• _Try it_: Write out the data word for word, taking care that no picture is carried over.

Available data below:

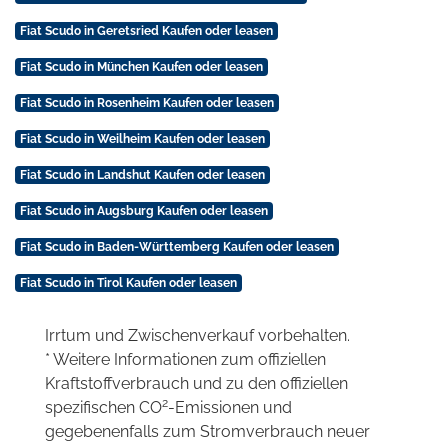
Fiat Scudo in Geretsried Kaufen oder leasen
Fiat Scudo in München Kaufen oder leasen
Fiat Scudo in Rosenheim Kaufen oder leasen
Fiat Scudo in Weilheim Kaufen oder leasen
Fiat Scudo in Landshut Kaufen oder leasen
Fiat Scudo in Augsburg Kaufen oder leasen
Fiat Scudo in Baden-Württemberg Kaufen oder leasen
Fiat Scudo in Tirol Kaufen oder leasen
Irrtum und Zwischenverkauf vorbehalten.
* Weitere Informationen zum offiziellen
Kraftstoffverbrauch und zu den offiziellen
2
spezifischen CO
-Emissionen und
gegebenenfalls zum Stromverbrauch neuer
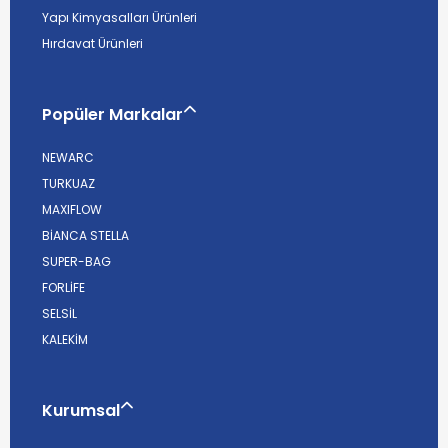
Yapı Kimyasalları Ürünleri
Hırdavat Ürünleri
Popüler Markalar
NEWARC
TURKUAZ
MAXIFLOW
BİANCA STELLA
SUPER-BAG
FORLİFE
SELSİL
KALEKİM
Kurumsal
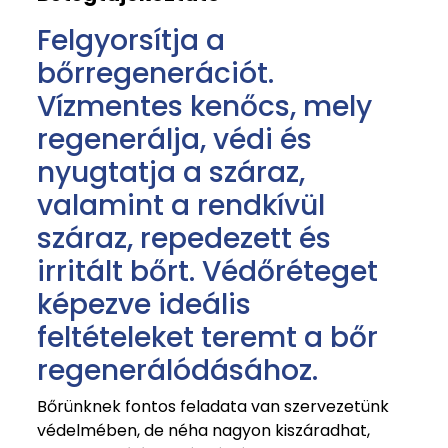
Felgyorsítja a
bőrregenerációt.
Vízmentes kenőcs, mely
regenerálja, védi és
nyugtatja a száraz,
valamint a rendkívül
száraz, repedezett és
irritált bőrt. Védőréteget
képezve ideális
feltételeket teremt a bőr
regenerálódásához.
Bőrünknek fontos feladata van szervezetünk
védelmében, de néha nagyon kiszáradhat,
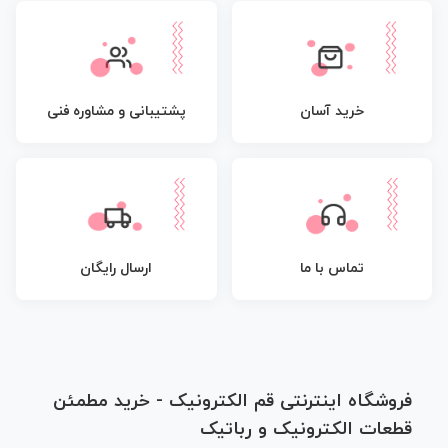
پشتیبانی و مشاوره فنی
خرید آسان
تماس با ما
ارسال رایگان
فروشگاه اینترنتی قم الکترونیک - خرید مطمئن
قطعات الکترونیک و رباتیک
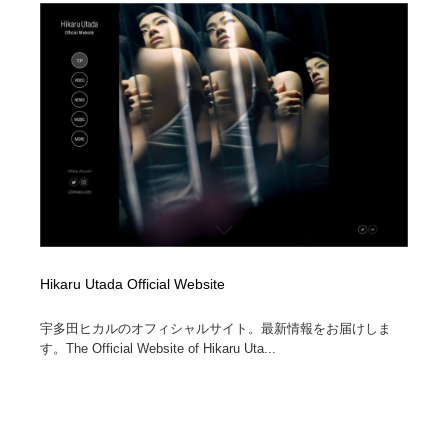
Hikaru Utada Official Website
宇多田ヒカルのオフィシャルサイト。最新情報をお届けしま
す。The Official Website of Hikaru Uta...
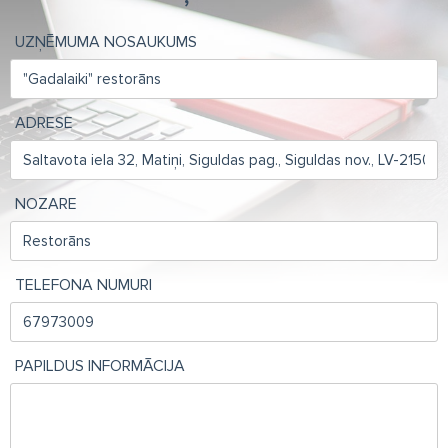
UZŅĒMUMA NOSAUKUMS
ADRESE
NOZARE
TELEFONA NUMURI
PAPILDUS INFORMĀCIJA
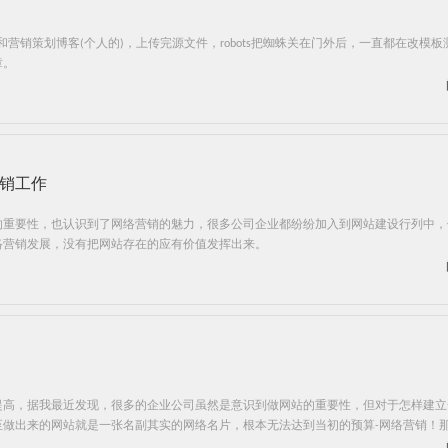
和营销策划博客(个人的)，上传完源文件，robots把蜘蛛关在门外后，一直都在改模
章。
销工作
的重要性，也认识到了网络营销的魅力，很多公司企业都纷纷加入到网站建设行列中，
络营销发展，没有把网站存在的应有价值发挥出来。
提高，据我最近发现，很多的企业公司虽然是意识到做网站的重要性，但对于怎样建立
至做出来的网站就是一张名副其实的网络名片，根本无法达到当初的预算-网络营销！
站呢？下面广州网站建设就说说如何做好一个可以赚钱的网站。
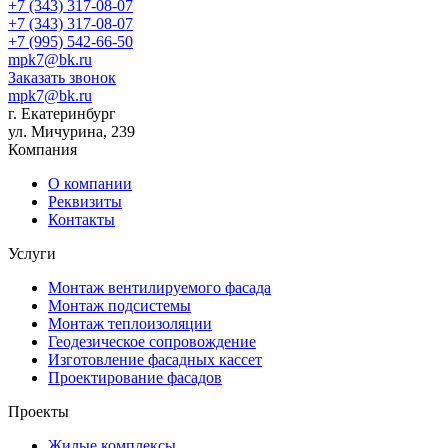
+7 (343) 317-08-07
+7 (343) 317-08-07
+7 (995) 542-66-50
mpk7@bk.ru
Заказать звонок
mpk7@bk.ru
г. Екатеринбург
ул. Мичурина, 239
Компания
О компании
Реквизиты
Контакты
Услуги
Монтаж вентилируемого фасада
Монтаж подсистемы
Монтаж теплоизоляции
Геодезическое сопровождение
Изготовление фасадных кассет
Проектирование фасадов
Проекты
Жилые комплексы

End of Available data.

• _Result for this task_:
Fiat Scudo in Geretsried Kaufen oder leasen
Fiat Scudo in München Kaufen oder leasen
Fiat Scudo in Rosenheim Kaufen oder leasen
Fiat Scudo in Weilheim Kaufen oder leasen
Fiat Scudo in Landshut Kaufen oder leasen
Fiat Scudo in Augsburg Kaufen oder leasen
Fiat Scudo in Baden-Württemberg Kaufen oder leasen
Fiat Scudo in Tirol Kaufen oder leasen
Irrtum und Zwischenverkauf vorbehalten.
* Weitere Informationen zum offiziellen
Kraftstoffverbrauch und zu den offiziellen
2
spezifischen CO
-Emissionen und
gegebenenfalls zum Stromverbrauch neuer
Yapı Kimyasalları Ürünleri
Hırdavat Ürünleri
Popüler Markalar
NEWARC
TURKUAZ
MAXIFLOW
BİANCA STELLA
SUPER-BAG
FORLİFE
SELSİL
KALEKİM
Kurumsal
Felgyorsítja a
bőrregenerációt.
Vízmentes kenőcs, mely
regenerálja, védi és
nyugtatja a száraz,
valamint a rendkívül
száraz, repedezett és
irritált bőrt. Védőréteget
képezve ideális
feltételeket teremt a bőr
regenerálódásához.
Bőrünknek fontos feladata van szervezetünk
védelmében, de néha nagyon kiszáradhat,
پشتیبانی و مشاوره فنی
خرید آسان
تماس با ما
ارسال رایگان
فروشگاه اینترنتی قم الکترونیک - خرید مطمئن
قطعات الکترونیک و رباتیک
Hikaru Utada Official Website
宇多田ヒカルのオフィシャルサイト。最新情報をお届けしま
す。The Official Website of Hikaru Uta...
UZŅĒMUMA NOSAUKUMS
ADRESE
NOZARE
TELEFONA NUMURI
PAPILDUS INFORMĀCIJA
和营销策划博客(个人的)，上传完源文件，robots把蜘蛛关在门外后，一直都在改模
章。
销工作
的重要性，也认识到了网络营销的魅力，很多公司企业都纷纷加入到网站建设行列中，
络营销发展，没有把网站存在的应有价值发挥出来。
提高，据我最近发现，很多的企业公司虽然是意识到做网站的重要性，但对于怎样建立
至做出来的网站就是一张名副其实的网络名片，根本无法达到当初的预算-网络营销！
站呢？下面广州网站建设就说说如何做好一个可以赚钱的网站。
+7 (343) 317-08-07
+7 (343) 317-08-07
+7 (995) 542-66-50
mpk7@bk.ru
Заказать звонок
mpk7@bk.ru
г. Екатеринбург
ул. Мичурина, 239
Компания
О компании
Реквизиты
Контакты
Услуги
Монтаж вентилируемого фасада
Монтаж подсистемы
Монтаж теплоизоляции
Геодезическое сопровождение
Изготовление фасадных кассет
Проектирование фасадов
Проекты
Жилые комплексы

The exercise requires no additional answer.